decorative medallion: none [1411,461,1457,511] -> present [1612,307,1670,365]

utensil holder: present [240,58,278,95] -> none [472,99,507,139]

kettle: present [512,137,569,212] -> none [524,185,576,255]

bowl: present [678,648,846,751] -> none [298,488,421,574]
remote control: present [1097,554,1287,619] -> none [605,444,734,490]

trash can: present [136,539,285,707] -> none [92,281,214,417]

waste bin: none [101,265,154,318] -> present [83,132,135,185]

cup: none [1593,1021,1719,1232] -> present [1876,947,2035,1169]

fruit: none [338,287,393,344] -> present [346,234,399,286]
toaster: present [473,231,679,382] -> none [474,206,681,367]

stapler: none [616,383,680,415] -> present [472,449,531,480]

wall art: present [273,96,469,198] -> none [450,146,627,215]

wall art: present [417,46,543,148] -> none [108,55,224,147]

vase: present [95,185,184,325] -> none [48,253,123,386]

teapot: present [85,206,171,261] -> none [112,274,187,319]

==========

DIRECTIONS: What you write must match the records above exactly, line for line.

FINISHED TASK:
decorative medallion: none [1411,461,1457,511] -> present [1612,307,1670,365]

utensil holder: present [240,58,278,95] -> none [472,99,507,139]

kettle: present [512,137,569,212] -> none [524,185,576,255]

bowl: present [678,648,846,751] -> none [298,488,421,574]
remote control: present [1097,554,1287,619] -> none [605,444,734,490]

trash can: present [136,539,285,707] -> none [92,281,214,417]

waste bin: none [101,265,154,318] -> present [83,132,135,185]

cup: none [1593,1021,1719,1232] -> present [1876,947,2035,1169]

fruit: none [338,287,393,344] -> present [346,234,399,286]
toaster: present [473,231,679,382] -> none [474,206,681,367]

stapler: none [616,383,680,415] -> present [472,449,531,480]

wall art: present [273,96,469,198] -> none [450,146,627,215]

wall art: present [417,46,543,148] -> none [108,55,224,147]

vase: present [95,185,184,325] -> none [48,253,123,386]

teapot: present [85,206,171,261] -> none [112,274,187,319]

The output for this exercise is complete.